> [Task statement]:
Whenever a line in the data holds the string "storage", copy that line.
*** Block opens ***
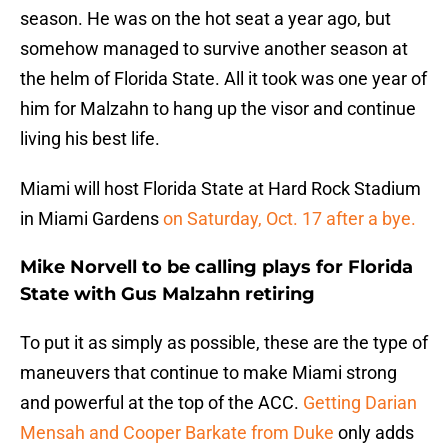
season. He was on the hot seat a year ago, but
somehow managed to survive another season at
the helm of Florida State. All it took was one year of
him for Malzahn to hang up the visor and continue
living his best life.
Miami will host Florida State at Hard Rock Stadium
in Miami Gardens
on Saturday, Oct. 17 after a bye.
Mike Norvell to be calling plays for Florida
State with Gus Malzahn retiring
To put it as simply as possible, these are the type of
maneuvers that continue to make Miami strong
and powerful at the top of the ACC.
Getting Darian
Mensah and Cooper Barkate from Duke
only adds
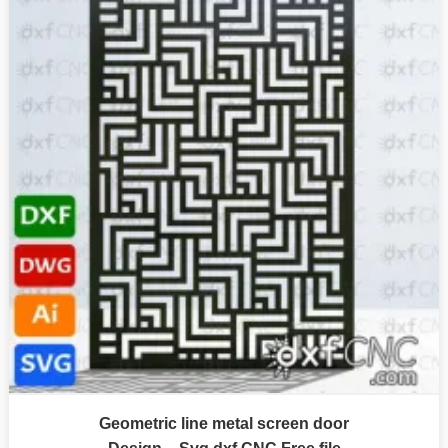
Geometric line metal screen door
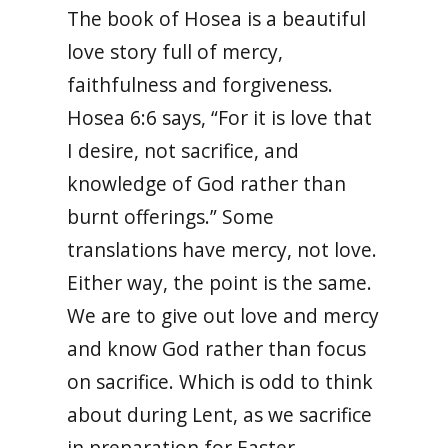
The book of Hosea is a beautiful
love story full of mercy,
faithfulness and forgiveness.
Hosea 6:6 says, “
For it is love that
I desire, not sacrifice, and
knowledge of God rather than
burnt offerings.” Some
translations have mercy, not love.
Either way, the point is the same.
We are to give out love and mercy
and know God rather than focus
on sacrifice. Which is odd to think
about during Lent, as we sacrifice
in preparation for Easter.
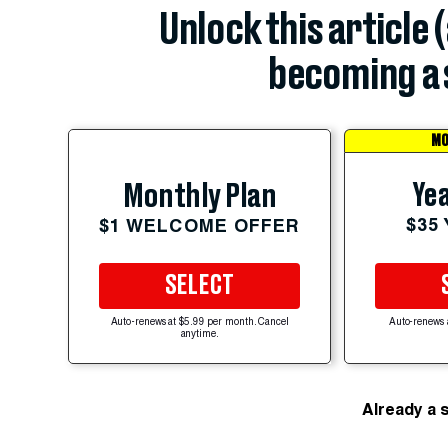
Unlock this article 
becoming a 
MO
Yea
Monthly Plan
$35
$1 WELCOME OFFER
SELECT
Auto-renews at $5.99 per month. Cancel
Auto-renews 
anytime.
Already a 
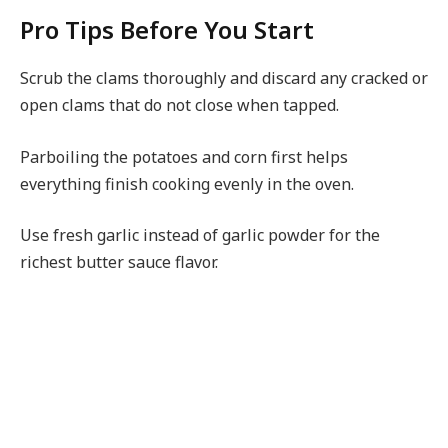
Pro Tips Before You Start
Scrub the clams thoroughly and discard any cracked or
open clams that do not close when tapped.
Parboiling the potatoes and corn first helps
everything finish cooking evenly in the oven.
Use fresh garlic instead of garlic powder for the
richest butter sauce flavor.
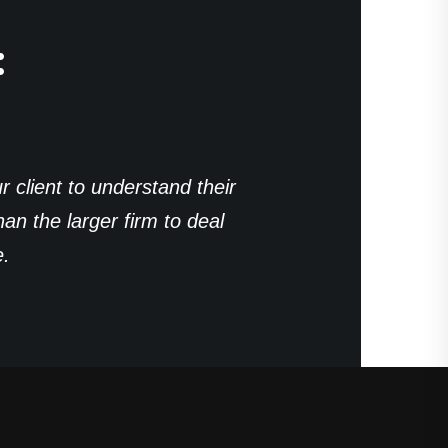
:
r client to understand their
n the larger firm to deal
e.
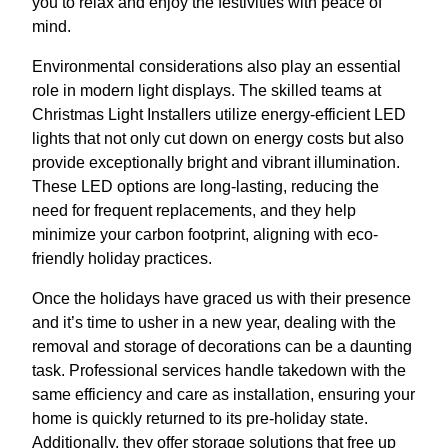
you to relax and enjoy the festivities with peace of
mind.
Environmental considerations also play an essential
role in modern light displays. The skilled teams at
Christmas Light Installers utilize energy-efficient LED
lights that not only cut down on energy costs but also
provide exceptionally bright and vibrant illumination.
These LED options are long-lasting, reducing the
need for frequent replacements, and they help
minimize your carbon footprint, aligning with eco-
friendly holiday practices.
Once the holidays have graced us with their presence
and it’s time to usher in a new year, dealing with the
removal and storage of decorations can be a daunting
task. Professional services handle takedown with the
same efficiency and care as installation, ensuring your
home is quickly returned to its pre-holiday state.
Additionally, they offer storage solutions that free up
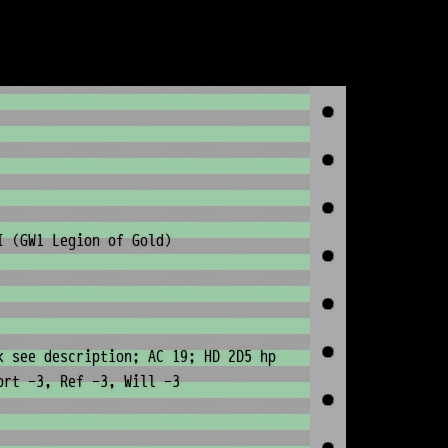
I (GW1 Legion of Gold)
k see description; AC 19; HD 2D5 hp
ort -3, Ref -3, Will -3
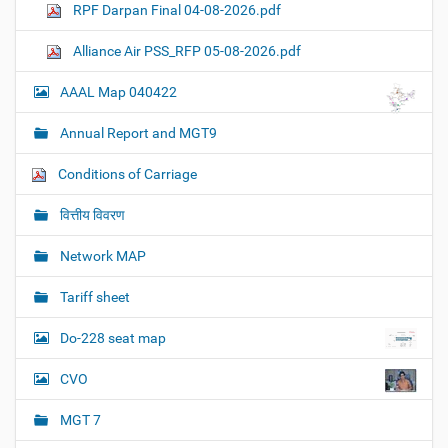
RPF Darpan Final 04-08-2026.pdf
Alliance Air PSS_RFP 05-08-2026.pdf
AAAL Map 040422
Annual Report and MGT9
Conditions of Carriage
वित्तीय विवरण
Network MAP
Tariff sheet
Do-228 seat map
CVO
MGT 7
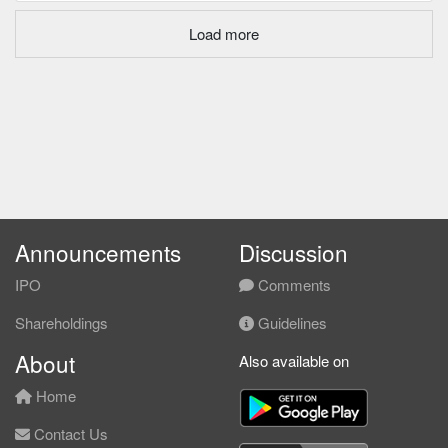
Load more
Announcements
Discussion
IPO
Comments
Shareholdings
Guidelines
About
Also available on
Home
Contact Us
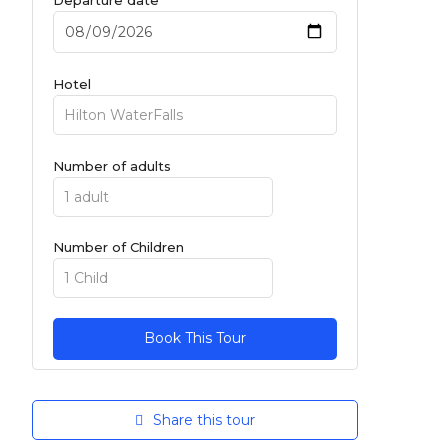
Hotel
Number of adults
Number of Children
Share this tour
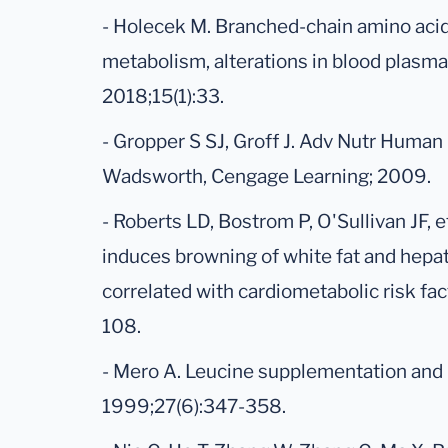
- Holecek M. Branched-chain amino acids
metabolism, alterations in blood plasm
2018;15(1):33.
- Gropper S SJ, Groff J. Adv Nutr Human
Wadsworth, Cengage Learning; 2009.
- Roberts LD, Bostrom P, O'Sullivan JF, 
induces browning of white fat and hepat
correlated with cardiometabolic risk fac
108.
- Mero A. Leucine supplementation and i
1999;27(6):347-358.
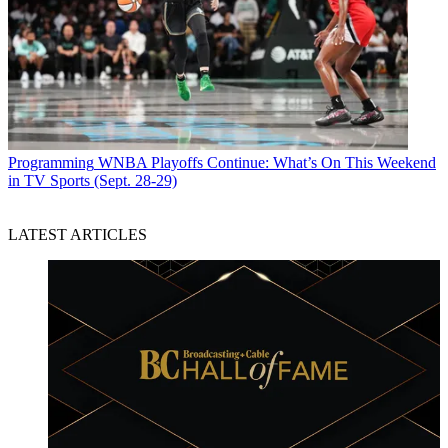
Programming
WNBA Playoffs Continue: What’s On This Weekend
in TV Sports (Sept. 28-29)
LATEST ARTICLES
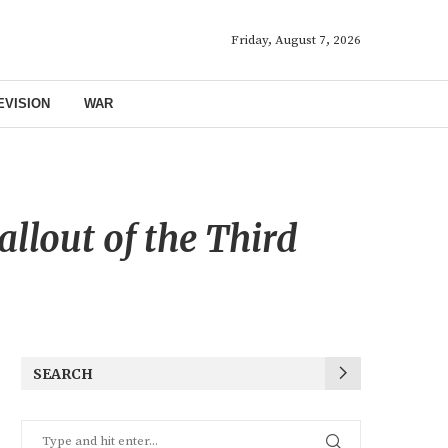
Friday, August 7, 2026
EVISION
WAR
allout of the Third
SEARCH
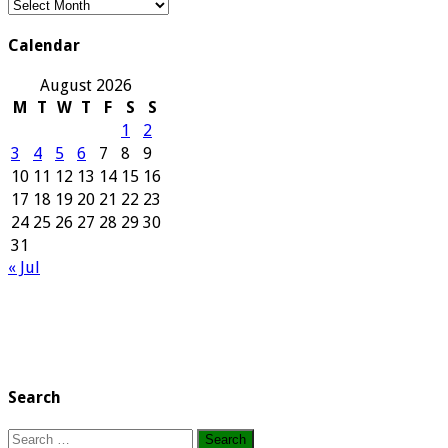
Our
Archives
Calendar
August 2026
M
T
W
T
F
S
S
1
2
3
4
5
6
7
8
9
10
11
12
13
14
15
16
17
18
19
20
21
22
23
24
25
26
27
28
29
30
31
« Jul
Search
Search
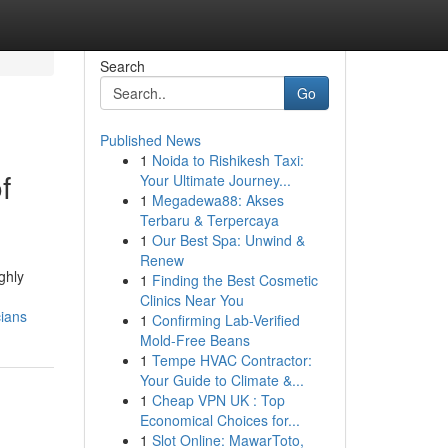
Search
Go
Published News
1
Noida to Rishikesh Taxi:
f
Your Ultimate Journey...
1
Megadewa88: Akses
Terbaru & Terpercaya
1
Our Best Spa: Unwind &
Renew
ghly
1
Finding the Best Cosmetic
Clinics Near You
cians
1
Confirming Lab-Verified
Mold-Free Beans
1
Tempe HVAC Contractor:
Your Guide to Climate &...
1
Cheap VPN UK : Top
Economical Choices for...
1
Slot Online: MawarToto,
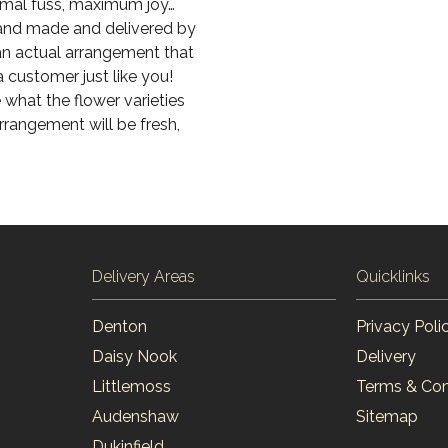
imal fuss, maximum joy…
 hand made and delivered by
 an actual arrangement that
a customer just like you!
 what the flower varieties
arrangement will be fresh,
Delivery Areas
Quicklinks
Denton
Privacy Poli
Daisy Nook
Delivery
Littlemoss
Terms & Con
Audenshaw
Sitemap
Dukinfield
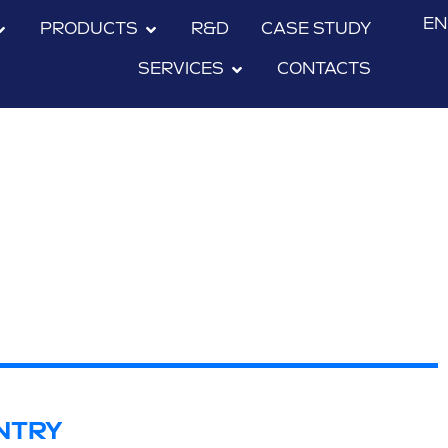
EN
PRODUCTS
R&D
CASE STUDY
SERVICES
CONTACTS
NTRY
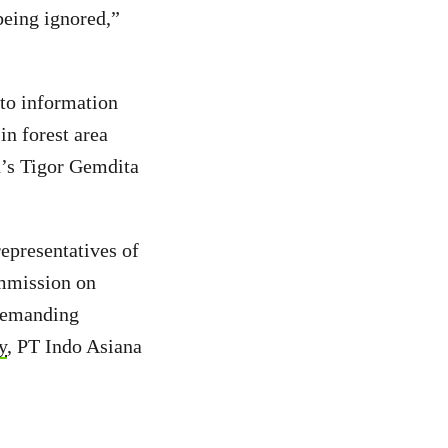
being ignored,”
to information
in forest area
n’s Tigor Gemdita
representatives of
ommission on
 demanding
y
, PT Indo Asiana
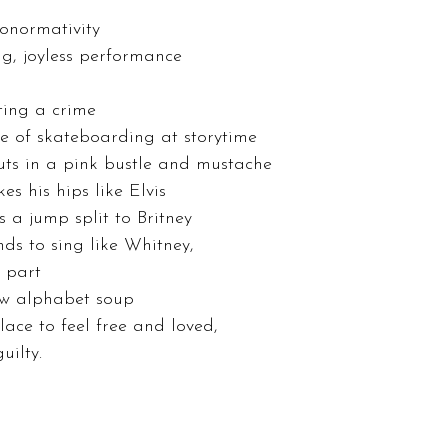
onormativity 
ng, joyless performance 
ting a crime  
e of skateboarding at storytime 
uts in a pink bustle and mustache 
s his hips like Elvis 
s a jump split to Britney 
ds to sing like Whitney, 
 part  
ow alphabet soup 
lace to feel free and loved, 
uilty. 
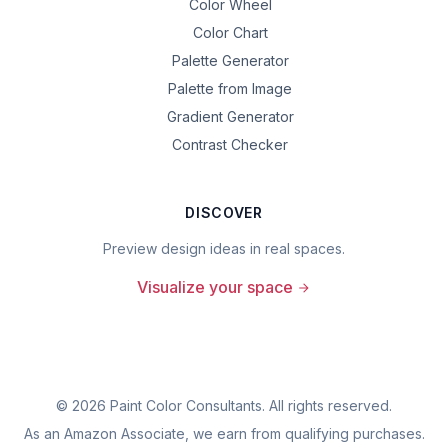
Color Wheel
Color Chart
Palette Generator
Palette from Image
Gradient Generator
Contrast Checker
DISCOVER
Preview design ideas in real spaces.
Visualize your space
©
2026
Paint Color Consultants. All rights reserved.
As an Amazon Associate, we earn from qualifying purchases.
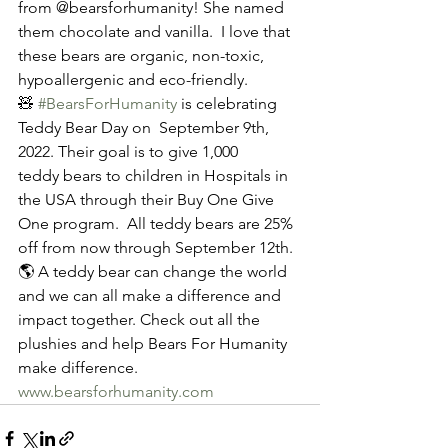
from @bearsforhumanity! She named 
them chocolate and vanilla.  I love that 
these bears are organic, non-toxic, 
hypoallergenic and eco-friendly.
🧸 
#BearsForHumanity
 is celebrating 
Teddy Bear Day on  September 9th, 
2022. Their goal is to give 1,000 
teddy bears to children in Hospitals in 
the USA through their Buy One Give 
One program.  All teddy bears are 25% 
off from now through September 12th. 
🌎 A teddy bear can change the world 
and we can all make a difference and 
impact together. Check out all the 
plushies and help Bears For Humanity 
make difference. 
www.bearsforhumanity.com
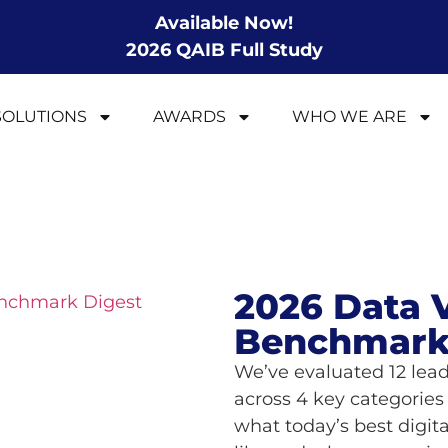
Available Now!
2026 QAIB Full Study
SOLUTIONS
AWARDS
WHO WE ARE
2026 Data V
Benchmark
We’ve evaluated 12 lead
across 4 key categories 
what today’s best digit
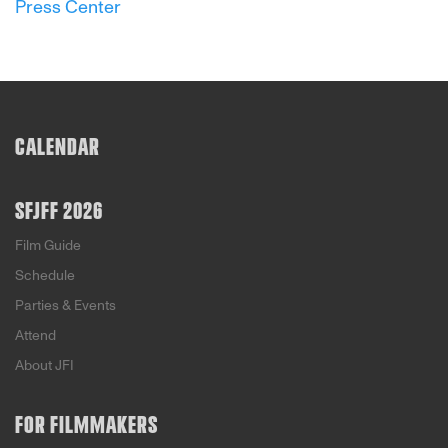
Press Center
CALENDAR
SFJFF 2026
Film Guide
Schedule
Parties & Events
Attend
About JFI
FOR FILMMAKERS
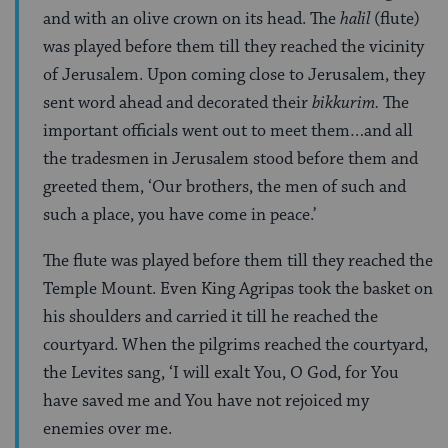
and with an olive crown on its head. The
halil
(flute)
was played before them till they reached the vicinity
of Jerusalem. Upon coming close to Jerusalem, they
sent word ahead and decorated their
bikkurim.
The
important officials went out to meet them…and all
the tradesmen in Jerusalem stood before them and
greeted them, ‘Our brothers, the men of such and
such a place, you have come in peace.’
The flute was played before them till they reached the
Temple Mount. Even King Agripas took the basket on
his shoulders and carried it till he reached the
courtyard. When the pilgrims reached the courtyard,
the Levites sang, ‘I will exalt You, O God, for You
have saved me and You have not rejoiced my
enemies over me.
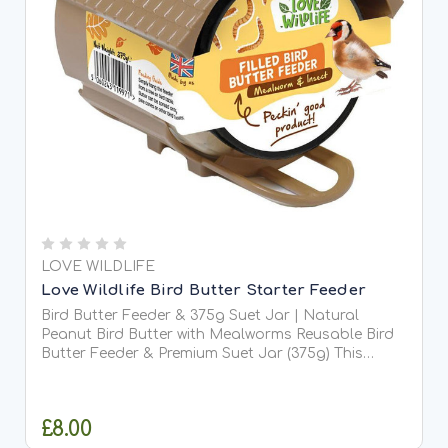
LOVE WILDLIFE
Love Wildlife Bird Butter Starter Feeder
Bird Butter Feeder & 375g Suet Jar | Natural
Peanut Bird Butter with Mealworms Reusable Bird
Butter Feeder & Premium Suet Jar (375g) This
handy reusable bird butter feeder is the perfect
companion for our delicious jars of bird butter.
Designed for...
£8.00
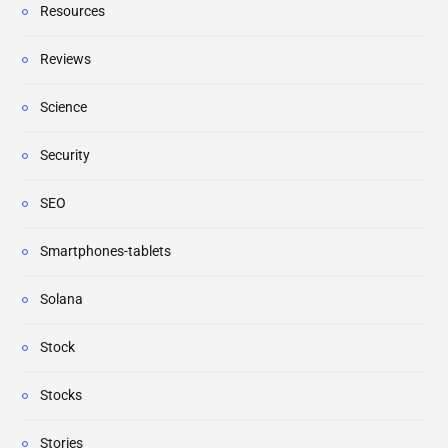
Resources
Reviews
Science
Security
SEO
Smartphones-tablets
Solana
Stock
Stocks
Stories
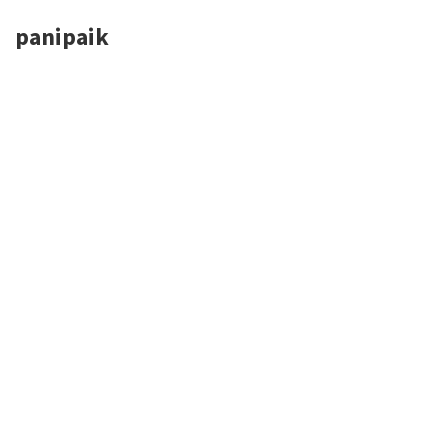
panipaik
*** Block closes ***
> [Solution to this task]:
removal and storage of decorations can be a daunting
Additionally, they offer storage solutions that free up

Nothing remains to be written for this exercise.